But the question is: Why isn’t President Joe Biden’s embattled son already in jail?
The younger Biden displayed his arrogance and defiance of Congress by showing up earlier Wednesday with his lawyers as the House Oversight and Accountability Committee held a hearing to discuss the contempt citation.
His brief appearance in a front-row seat created a public spectacle, as he did Dec. 13 by making a statement to reporters on Capitol Hill instead of complying with the committee’s subpoena to be deposed behind closed doors.
The younger Biden and his lawyers are waging a deceptive public relations war. He keeps claiming that he would be willing to testify publicly, while refusing to testify in a deposition in which he could be asked detailed questions without the times limits of a public hearing that severely constrain lawmakers’ ability to elicit information from, or cross-examine, a witness.
Biden’s claim that he is willing to testify publicly is a complete sham. He wants to create a spectacle.
So the younger Biden is doing everything he can to avoid testifying at all, while putting on a show designed to portray him as the victim. It’s all a public relations con game.
Keep in mind that the federal indictments of Biden were filed only after the Justice Department’s previous sweetheart deal, offering to get the president’s son out of all of the tax and gun charges with no jail time, was scuttled after a public outcry and an alert federal judge’s questions about the propriety of the plea agreement.
The likelihood that the Justice Department will enforce the contempt citation against Hunter Biden is especially remote when you consider its past politicization.

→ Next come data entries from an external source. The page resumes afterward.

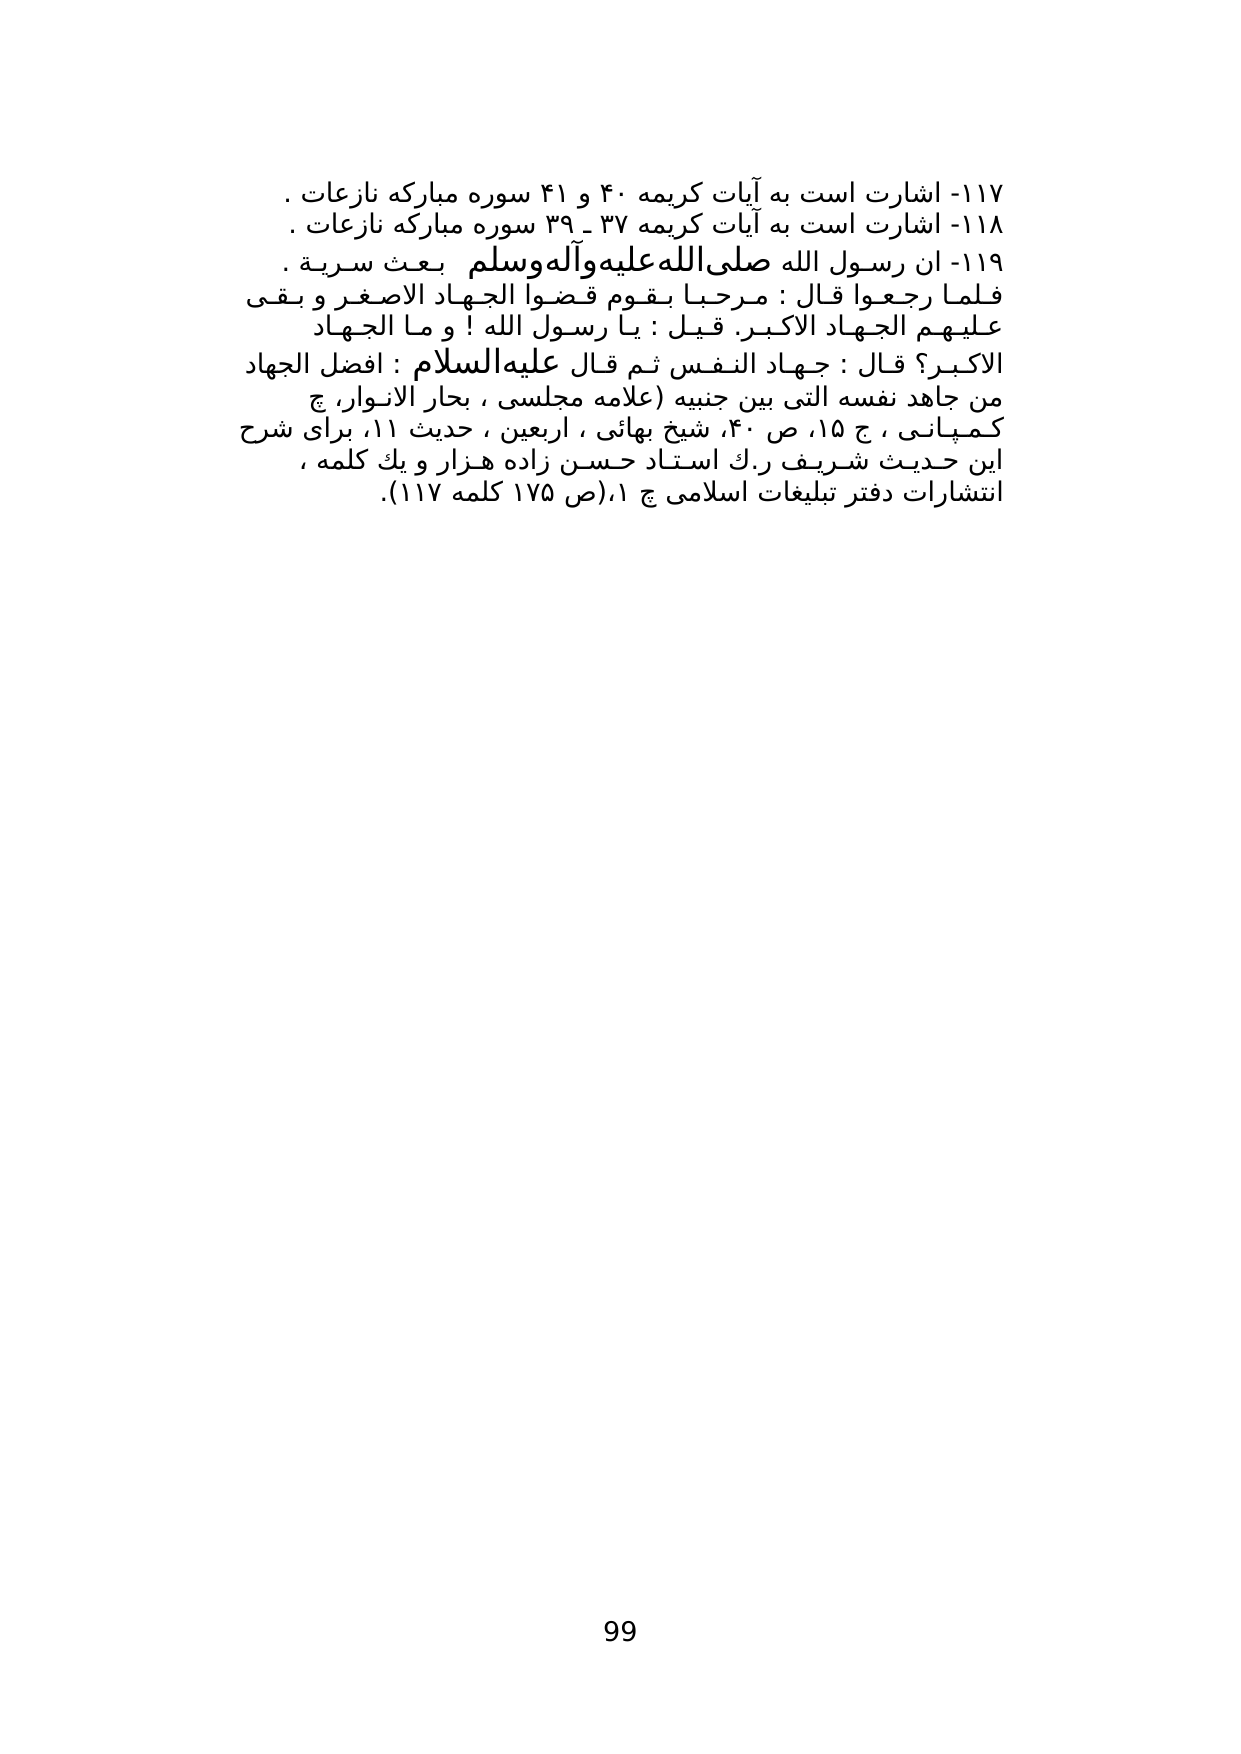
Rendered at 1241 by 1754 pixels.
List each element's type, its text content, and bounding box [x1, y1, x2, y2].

text ۱۱۸- اشارت است به آيات كريمه ۳۷ ـ ۳۹ سوره مباركه نازعات . [236, 209, 1004, 240]
text ۱۱۹- ان رسـول الله صلى‌الله‌عليه‌وآله‌وسلم بـعـث سـريـة . فـلمـا رجـعـوا قـال : مـرحـبـا بـقـوم قـضـوا الجـهـاد الاصـغـر و بـقـى عـليـهـم الجـهـاد الاكـبـر. قـيـل : يـا رسـول الله ! و مـا الجـهـاد الاكـبـر؟ قـال : جـهـاد النـفـس ثـم قـال عليه‌السلام : افضل الجهاد من جاهد نفسه التى بين جنبيه (علامه مجلسى ، بحار الانـوار، چ كـمـپـانـى ، ج ۱۵، ص ۴۰، شيخ بهائى ، اربعين ، حديث ۱۱، براى شرح اين حـديـث شـريـف ر.ك اسـتـاد حـسـن زاده هـزار و يك كلمه ، انتشارات دفتر تبليغات اسلامى چ ۱،(ص ۱۷۵ كلمه ۱۱۷). [236, 240, 1004, 507]
text ۱۱۷- اشارت است به آيات كريمه ۴۰ و ۴۱ سوره مباركه نازعات . [236, 177, 1004, 209]
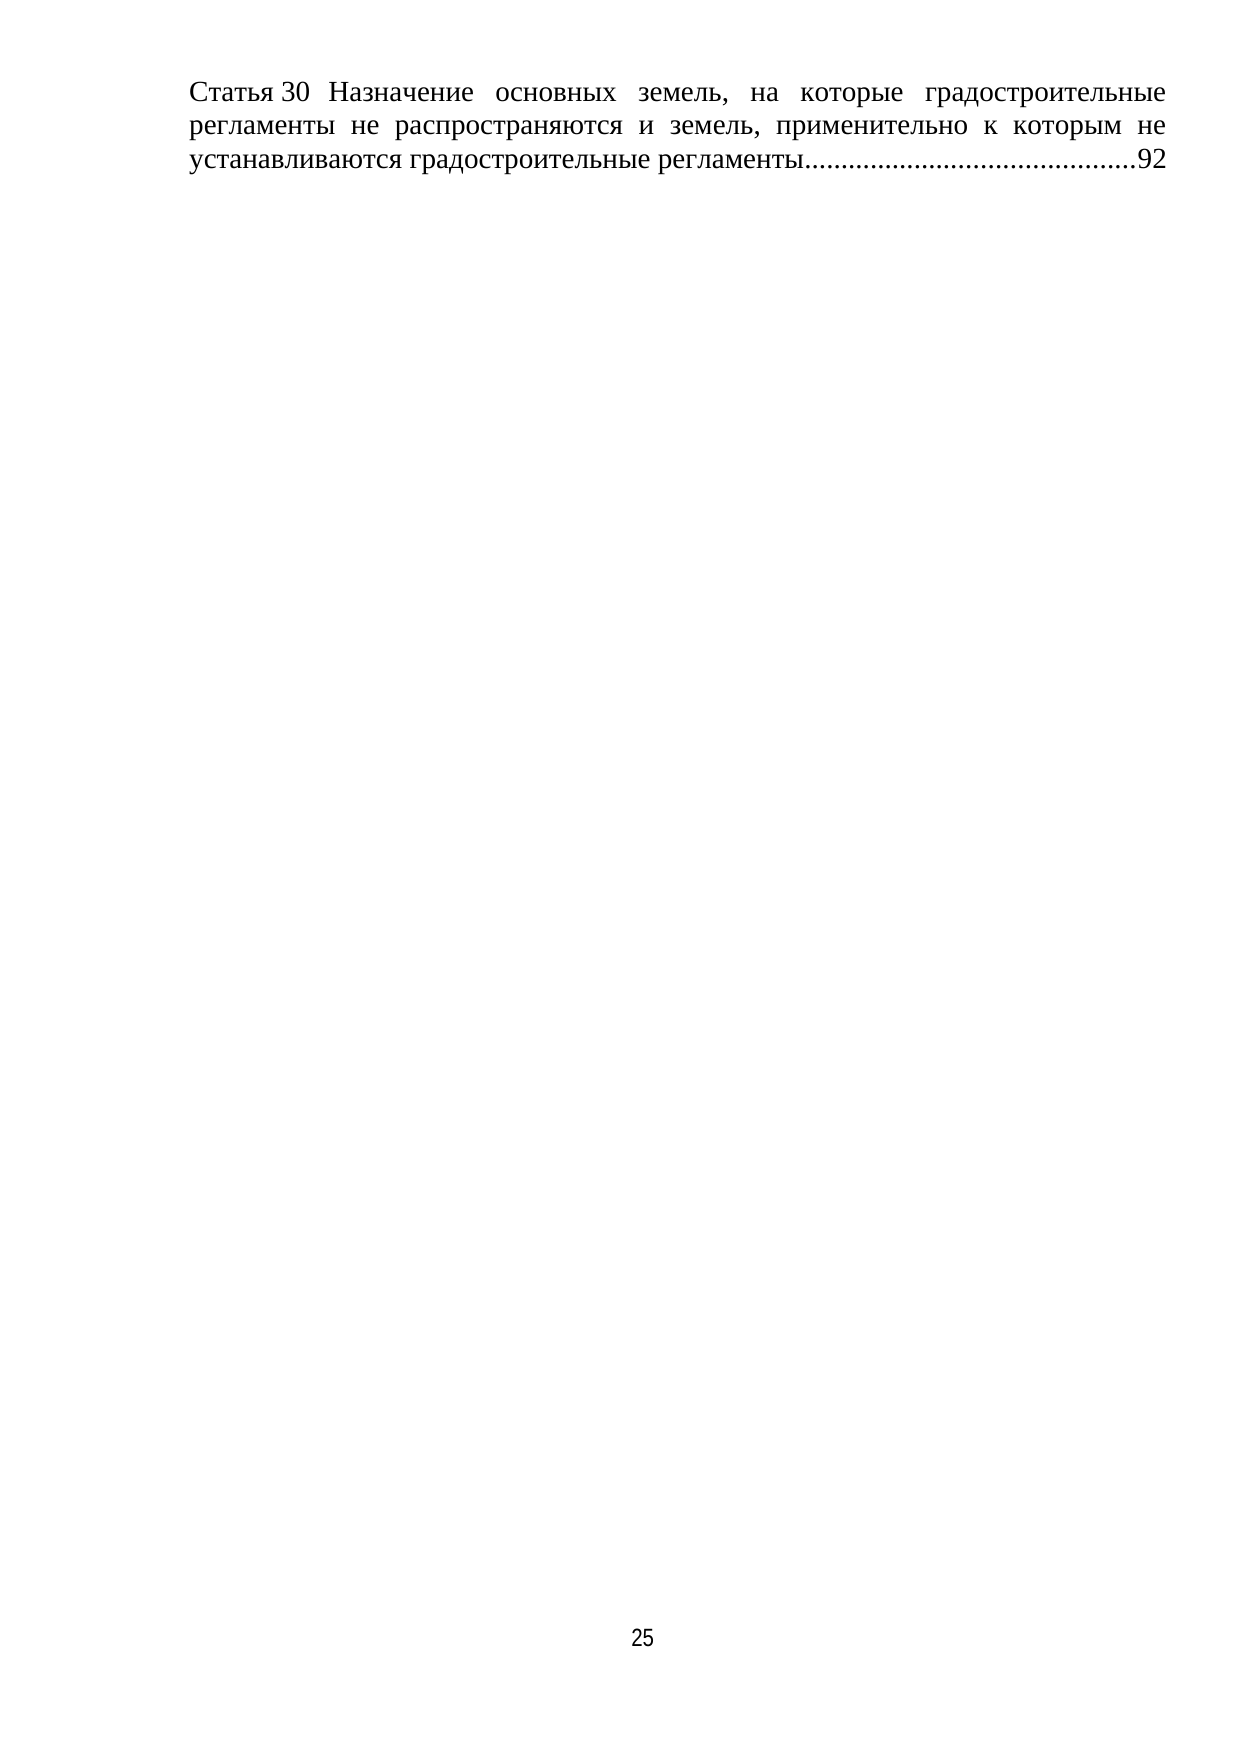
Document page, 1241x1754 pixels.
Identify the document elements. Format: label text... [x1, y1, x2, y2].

text Статья 30 Назначение основных земель, на которые градостроительные регламенты не распространяются и земель, применительно к которым не устанавливаются градостроительные регламенты 92 [189, 74, 1167, 174]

During the Obama administration, the DOJ refused to enforce contempt citations against then-IRS official Lois Lerner and then-Attorney General Eric Holder; during the Biden administration, it enthusiastically went after former Trump White House aides Steve Bannon and Peter Navarro.
Enforcement apparently depends on whether you are a political ally or enemy of Joe Biden and the Democrats.
By refusing to comply with a congressional subpoena served upon him, the president’s son arguably violated the terms of his conditional pretrial release.
Biden’s public defiance of a congressional subpoena appears to be in clear violation of 2 U.S.C. § 192, which makes it a federal crime (albeit a misdemeanor) to refuse to comply with such a subpoena.
Will the Justice Department prosecute Hunter Biden for criminal contempt of Congress if the entire House votes to approve the citation? If not, the department will add to a public perception that it’s unwilling to enforce the law on a nonpartisan basis—and that the president’s son is receiving preferential treatment.